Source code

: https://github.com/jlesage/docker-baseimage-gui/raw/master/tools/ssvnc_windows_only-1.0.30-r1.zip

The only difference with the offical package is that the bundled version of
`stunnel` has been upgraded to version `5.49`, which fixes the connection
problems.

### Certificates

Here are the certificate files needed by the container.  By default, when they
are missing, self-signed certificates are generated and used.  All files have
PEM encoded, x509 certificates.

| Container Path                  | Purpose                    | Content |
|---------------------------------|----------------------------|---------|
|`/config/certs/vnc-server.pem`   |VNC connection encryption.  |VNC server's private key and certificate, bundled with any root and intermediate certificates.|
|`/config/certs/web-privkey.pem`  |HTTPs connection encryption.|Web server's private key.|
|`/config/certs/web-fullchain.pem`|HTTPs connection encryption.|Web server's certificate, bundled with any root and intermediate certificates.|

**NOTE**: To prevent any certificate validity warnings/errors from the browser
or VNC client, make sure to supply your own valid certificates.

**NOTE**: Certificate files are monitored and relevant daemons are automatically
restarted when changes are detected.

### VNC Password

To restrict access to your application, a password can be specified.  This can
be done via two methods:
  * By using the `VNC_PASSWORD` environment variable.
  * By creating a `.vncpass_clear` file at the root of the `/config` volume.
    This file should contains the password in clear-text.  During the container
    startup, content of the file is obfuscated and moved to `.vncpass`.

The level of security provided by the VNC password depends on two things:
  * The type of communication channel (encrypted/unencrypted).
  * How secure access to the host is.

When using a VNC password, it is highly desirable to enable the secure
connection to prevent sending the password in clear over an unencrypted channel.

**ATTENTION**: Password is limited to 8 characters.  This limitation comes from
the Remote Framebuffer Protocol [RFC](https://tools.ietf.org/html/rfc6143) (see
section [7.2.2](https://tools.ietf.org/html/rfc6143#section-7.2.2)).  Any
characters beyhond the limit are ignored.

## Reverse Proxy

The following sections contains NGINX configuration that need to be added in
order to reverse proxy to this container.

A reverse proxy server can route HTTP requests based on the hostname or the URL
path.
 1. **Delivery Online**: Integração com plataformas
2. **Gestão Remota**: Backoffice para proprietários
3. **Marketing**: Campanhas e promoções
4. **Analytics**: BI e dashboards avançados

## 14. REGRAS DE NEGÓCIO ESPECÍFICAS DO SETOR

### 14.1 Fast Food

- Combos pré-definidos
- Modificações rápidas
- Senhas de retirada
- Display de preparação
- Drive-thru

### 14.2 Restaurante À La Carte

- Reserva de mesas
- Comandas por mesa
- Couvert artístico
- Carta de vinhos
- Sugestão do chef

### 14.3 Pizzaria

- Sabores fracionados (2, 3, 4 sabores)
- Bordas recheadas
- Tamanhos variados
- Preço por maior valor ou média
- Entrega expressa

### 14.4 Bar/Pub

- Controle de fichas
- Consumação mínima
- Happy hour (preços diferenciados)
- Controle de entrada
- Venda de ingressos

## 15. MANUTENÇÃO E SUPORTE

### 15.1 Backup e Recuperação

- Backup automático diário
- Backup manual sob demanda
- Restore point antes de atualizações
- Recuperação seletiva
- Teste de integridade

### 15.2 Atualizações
• • • • • • •
-- Problem to work on --
Could you give again exactly the lines from the line containing "- Controle de entrada" through the final line of the data above, and no others?

-- Exercise answer --
- Controle de entrada
- Venda de ingressos

## 15. MANUTENÇÃO E SUPORTE

### 15.1 Backup e Recuperação

- Backup automático diário
- Backup manual sob demanda
- Restore point antes de atualizações
- Recuperação seletiva
- Teste de integridade

### 15.2 Atualizações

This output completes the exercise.